◆ Excerpt provided:

Referendum Reflections
Just a week to go.
On some levels, the ‘Yes’ campaign has succeeded. It seems a great many people in Scotland – approaching half, possibly more, are considering voting for a vision that has been painted for them. A vision of hope and opportunity, and even of a ‘Braveheart’ freedom.
Those who have had questions for the nationalists have often been dismissed as scaremongers. Now the polls seem to suggest many do not care very much about the risks. In the last couple of days I have heard leaders of the ‘Yes’ campaign telling people to put aside their fears, and vote ‘Yes’. There is no doubt that a fundamental tenet of the ‘Yes’ campaign has been to ignore or minimise the significance and the consequences of what they propose. It is as though they are saying, “it may be a leap into the dark, but just hold hands and jump with us, and all will be well.”

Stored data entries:
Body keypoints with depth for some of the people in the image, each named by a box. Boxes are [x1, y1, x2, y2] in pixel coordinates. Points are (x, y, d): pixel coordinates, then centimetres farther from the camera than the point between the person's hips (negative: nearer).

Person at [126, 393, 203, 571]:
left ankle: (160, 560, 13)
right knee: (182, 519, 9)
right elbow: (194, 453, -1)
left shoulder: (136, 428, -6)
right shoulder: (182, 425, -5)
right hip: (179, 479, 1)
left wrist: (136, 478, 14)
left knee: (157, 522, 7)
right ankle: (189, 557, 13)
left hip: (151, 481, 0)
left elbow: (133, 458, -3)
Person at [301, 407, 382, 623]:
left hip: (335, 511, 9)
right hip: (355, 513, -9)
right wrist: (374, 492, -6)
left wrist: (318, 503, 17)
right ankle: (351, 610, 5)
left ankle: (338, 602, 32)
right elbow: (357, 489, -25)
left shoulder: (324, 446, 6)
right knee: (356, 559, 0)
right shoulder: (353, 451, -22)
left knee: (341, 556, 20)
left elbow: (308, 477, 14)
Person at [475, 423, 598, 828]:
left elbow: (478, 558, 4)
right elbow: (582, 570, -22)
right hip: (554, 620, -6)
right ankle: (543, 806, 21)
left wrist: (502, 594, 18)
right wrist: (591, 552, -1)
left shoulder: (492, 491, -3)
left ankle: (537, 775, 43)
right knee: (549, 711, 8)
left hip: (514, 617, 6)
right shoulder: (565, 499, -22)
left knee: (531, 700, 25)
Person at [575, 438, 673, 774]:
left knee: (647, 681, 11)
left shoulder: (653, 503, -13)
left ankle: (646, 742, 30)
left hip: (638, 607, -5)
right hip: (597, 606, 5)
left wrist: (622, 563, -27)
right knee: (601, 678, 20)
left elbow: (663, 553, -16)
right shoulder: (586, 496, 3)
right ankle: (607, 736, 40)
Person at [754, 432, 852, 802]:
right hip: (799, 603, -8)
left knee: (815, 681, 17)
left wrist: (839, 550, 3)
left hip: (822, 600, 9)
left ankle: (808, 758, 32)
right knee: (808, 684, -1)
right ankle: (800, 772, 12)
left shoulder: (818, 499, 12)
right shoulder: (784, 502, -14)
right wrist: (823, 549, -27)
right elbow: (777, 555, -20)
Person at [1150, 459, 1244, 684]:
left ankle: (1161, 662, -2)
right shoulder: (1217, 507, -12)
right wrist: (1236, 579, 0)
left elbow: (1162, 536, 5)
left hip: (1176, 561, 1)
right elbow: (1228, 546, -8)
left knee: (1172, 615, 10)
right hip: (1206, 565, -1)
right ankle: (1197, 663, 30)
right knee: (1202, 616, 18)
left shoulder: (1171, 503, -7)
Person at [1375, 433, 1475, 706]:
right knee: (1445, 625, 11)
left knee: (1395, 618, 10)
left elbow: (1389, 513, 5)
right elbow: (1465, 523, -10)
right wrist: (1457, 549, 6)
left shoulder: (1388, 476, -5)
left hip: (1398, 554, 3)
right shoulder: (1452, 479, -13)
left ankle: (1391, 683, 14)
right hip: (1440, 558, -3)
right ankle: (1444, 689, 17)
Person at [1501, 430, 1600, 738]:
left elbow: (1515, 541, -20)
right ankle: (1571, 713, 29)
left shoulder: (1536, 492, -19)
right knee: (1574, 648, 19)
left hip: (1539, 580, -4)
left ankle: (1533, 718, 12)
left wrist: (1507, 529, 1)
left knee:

◆ Task list:
1. Transcribe the part of the referendum reflections that opens with the words containing "On some levels, the" and closes with "a ‘Braveheart’ freedom.".
2. In one to three sentences, explain why the referendum reflections say the 'Yes' campaign has succeeded on some levels.
3. According to the referendum reflections, what have those with questions for the nationalists often been dismissed as?

◆ Solutions to the exercise:
1.
On some levels, the ‘Yes’ campaign has succeeded. It seems a great many people in Scotland – approaching half, possibly more, are considering voting for a vision that has been painted for them. A vision of hope and opportunity, and even of a ‘Braveheart’ freedom.

2. It seems that a great many people in Scotland, approaching half and possibly more, are considering voting for the vision painted for them. That vision is one of hope and opportunity, and even of a 'Braveheart' freedom.

3. Scaremongers.